TASK. Repeat exactly the lines of the records below, starting at the line containing "e y compacto." and ending at the line containing "सप्ताह : स्तनपान से...". Leave the pictures out.

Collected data
BEGIN
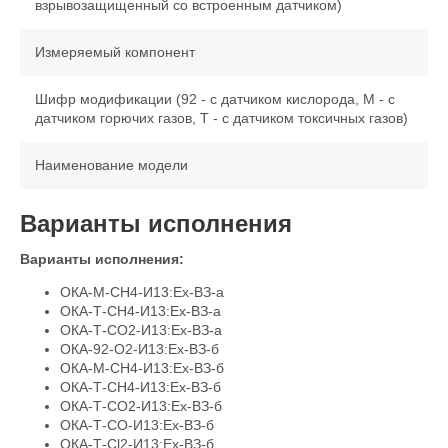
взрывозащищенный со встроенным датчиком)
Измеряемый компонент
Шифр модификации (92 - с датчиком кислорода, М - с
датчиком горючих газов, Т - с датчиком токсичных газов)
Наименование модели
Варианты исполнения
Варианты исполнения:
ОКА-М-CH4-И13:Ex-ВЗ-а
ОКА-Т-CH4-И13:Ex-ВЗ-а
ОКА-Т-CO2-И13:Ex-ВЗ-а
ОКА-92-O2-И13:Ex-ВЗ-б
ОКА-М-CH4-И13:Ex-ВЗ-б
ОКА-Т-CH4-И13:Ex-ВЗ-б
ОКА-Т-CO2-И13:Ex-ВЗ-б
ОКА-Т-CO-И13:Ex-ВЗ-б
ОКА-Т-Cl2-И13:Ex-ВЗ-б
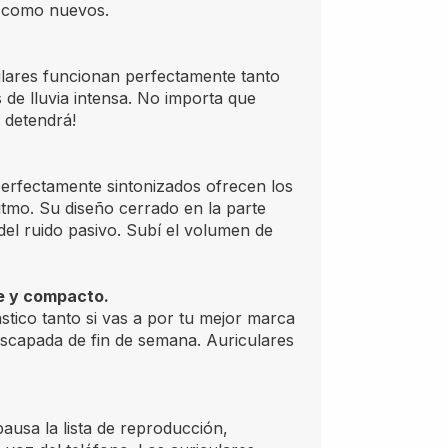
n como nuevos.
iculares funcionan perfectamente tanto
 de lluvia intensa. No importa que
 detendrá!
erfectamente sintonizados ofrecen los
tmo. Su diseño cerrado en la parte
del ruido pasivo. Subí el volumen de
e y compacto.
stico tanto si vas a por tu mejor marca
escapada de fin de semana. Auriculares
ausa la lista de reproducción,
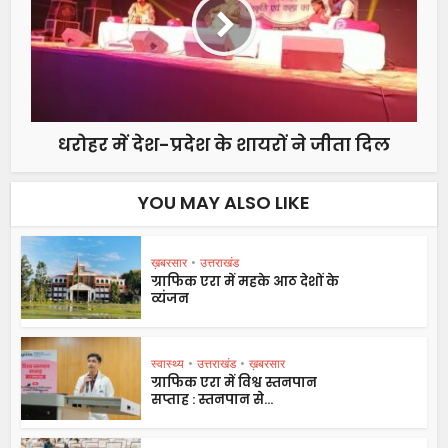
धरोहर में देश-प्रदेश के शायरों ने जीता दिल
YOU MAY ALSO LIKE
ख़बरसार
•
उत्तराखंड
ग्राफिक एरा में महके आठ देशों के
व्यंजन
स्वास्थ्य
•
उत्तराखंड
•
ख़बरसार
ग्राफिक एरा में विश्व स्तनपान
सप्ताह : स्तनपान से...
END
BEGIN
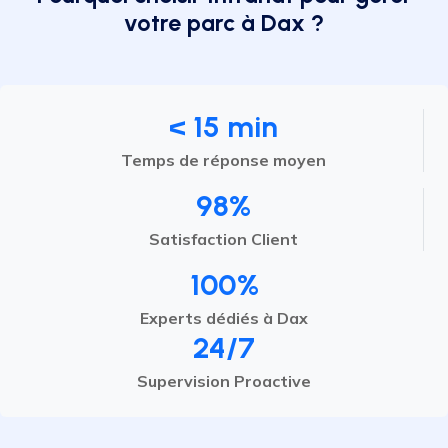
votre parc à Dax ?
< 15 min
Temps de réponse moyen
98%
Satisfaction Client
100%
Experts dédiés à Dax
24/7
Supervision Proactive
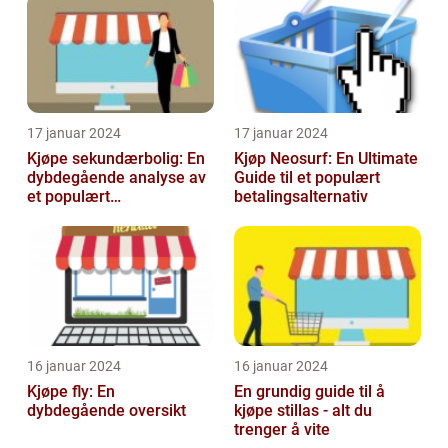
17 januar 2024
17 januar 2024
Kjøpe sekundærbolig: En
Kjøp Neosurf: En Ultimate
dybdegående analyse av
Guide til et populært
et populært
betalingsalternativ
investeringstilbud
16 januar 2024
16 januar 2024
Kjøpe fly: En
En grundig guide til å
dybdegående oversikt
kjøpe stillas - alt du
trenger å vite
END
BEGIN
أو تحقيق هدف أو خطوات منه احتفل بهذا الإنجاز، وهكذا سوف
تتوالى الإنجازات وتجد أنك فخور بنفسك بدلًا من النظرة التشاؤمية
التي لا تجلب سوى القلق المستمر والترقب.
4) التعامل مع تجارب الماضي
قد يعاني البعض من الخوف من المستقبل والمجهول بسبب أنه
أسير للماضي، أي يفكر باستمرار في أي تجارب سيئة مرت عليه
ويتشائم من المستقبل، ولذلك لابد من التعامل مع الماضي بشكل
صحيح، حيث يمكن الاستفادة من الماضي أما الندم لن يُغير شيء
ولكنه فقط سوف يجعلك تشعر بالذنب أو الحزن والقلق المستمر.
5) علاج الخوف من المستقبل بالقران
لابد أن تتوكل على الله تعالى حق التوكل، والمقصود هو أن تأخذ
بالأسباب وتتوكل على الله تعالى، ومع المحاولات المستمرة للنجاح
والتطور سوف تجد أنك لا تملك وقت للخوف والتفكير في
END
OUTPUT.
e y compacto.
stico tanto si vas a por tu mejor marca
escapada de fin de semana. Auriculares
ausa la lista de reproducción,
धरोहर में देश-प्रदेश के शायरों ने जीता दिल
YOU MAY ALSO LIKE
ख़बरसार
•
उत्तराखंड
ग्राफिक एरा में महके आठ देशों के
व्यंजन
स्वास्थ्य
•
उत्तराखंड
•
ख़बरसार
ग्राफिक एरा में विश्व स्तनपान
सप्ताह : स्तनपान से...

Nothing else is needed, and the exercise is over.